Socially, cooperation framework agreements have been signed with organizations, institutions, and local governments such as the Beijing Fangshan Yunju Temple Cultural Relics Management Office, Dazu Rock Carving Research Institute, Inner Mongolia Autonomous Region Cultural Relics Bureau, Jinggangshan Administration Bureau, and Lancang County People's Government.

* * * * * * * * *

Problems to work on:
**a.** Does the passage on cooperation agreements support each of these statements? Answer yes or no for each, quoting the deciding words. (i) The agreements were signed only with local governments. (ii) The Dazu Rock Carving Research Institute is one of the named parties. (iii) The cultural relics bureau that is named belongs to the Inner Mongolia Autonomous Region.
**b.** What does the passage on cooperation agreements say between "Socially, cooperation framework" and "County People's Government.", inclusive? Return that stretch word for word.

Records excerpted from a collection:
* * * * * * * * *

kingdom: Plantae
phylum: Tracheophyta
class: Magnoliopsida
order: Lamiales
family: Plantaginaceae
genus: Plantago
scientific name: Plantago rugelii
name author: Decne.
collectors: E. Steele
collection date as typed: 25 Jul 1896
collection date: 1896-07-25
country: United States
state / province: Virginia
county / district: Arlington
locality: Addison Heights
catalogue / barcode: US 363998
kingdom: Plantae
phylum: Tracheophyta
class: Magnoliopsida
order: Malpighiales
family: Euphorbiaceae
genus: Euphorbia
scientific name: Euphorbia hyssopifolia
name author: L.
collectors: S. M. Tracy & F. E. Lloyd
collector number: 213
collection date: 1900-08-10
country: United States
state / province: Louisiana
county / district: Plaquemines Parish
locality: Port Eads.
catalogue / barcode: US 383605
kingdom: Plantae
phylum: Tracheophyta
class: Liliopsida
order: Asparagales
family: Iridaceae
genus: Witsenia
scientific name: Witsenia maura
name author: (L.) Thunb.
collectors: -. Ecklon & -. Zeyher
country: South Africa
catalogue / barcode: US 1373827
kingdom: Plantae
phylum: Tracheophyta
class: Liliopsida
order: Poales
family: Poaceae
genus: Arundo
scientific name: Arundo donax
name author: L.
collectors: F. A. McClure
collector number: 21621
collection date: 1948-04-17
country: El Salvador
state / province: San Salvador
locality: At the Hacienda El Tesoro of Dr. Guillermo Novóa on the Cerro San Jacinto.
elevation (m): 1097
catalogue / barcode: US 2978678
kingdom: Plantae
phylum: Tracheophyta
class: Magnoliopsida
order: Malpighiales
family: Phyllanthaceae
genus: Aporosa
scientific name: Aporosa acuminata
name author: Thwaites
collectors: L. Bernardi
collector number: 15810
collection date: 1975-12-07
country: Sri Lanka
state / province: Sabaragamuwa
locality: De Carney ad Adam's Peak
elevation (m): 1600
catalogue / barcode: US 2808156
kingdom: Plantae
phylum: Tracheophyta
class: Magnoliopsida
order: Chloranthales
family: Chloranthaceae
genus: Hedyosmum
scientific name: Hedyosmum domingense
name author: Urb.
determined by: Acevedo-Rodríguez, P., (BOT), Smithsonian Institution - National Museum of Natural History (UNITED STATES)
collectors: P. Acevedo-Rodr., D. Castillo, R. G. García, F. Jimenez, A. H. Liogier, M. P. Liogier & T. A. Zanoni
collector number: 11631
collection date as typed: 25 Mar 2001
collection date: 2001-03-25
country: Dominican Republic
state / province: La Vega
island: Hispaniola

* * * * * * * * *

Answers provided:
**a.**
(i) No: "organizations, institutions, and local governments"
(ii) Yes: "Dazu Rock Carving Research Institute"
(iii) Yes: "Inner Mongolia Autonomous Region Cultural Relics Bureau"

**b.**
Socially, cooperation framework agreements have been signed with organizations, institutions, and local governments such as the Beijing Fangshan Yunju Temple Cultural Relics Management Office, Dazu Rock Carving Research Institute, Inner Mongolia Autonomous Region Cultural Relics Bureau, Jinggangshan Administration Bureau, and Lancang County People's Government.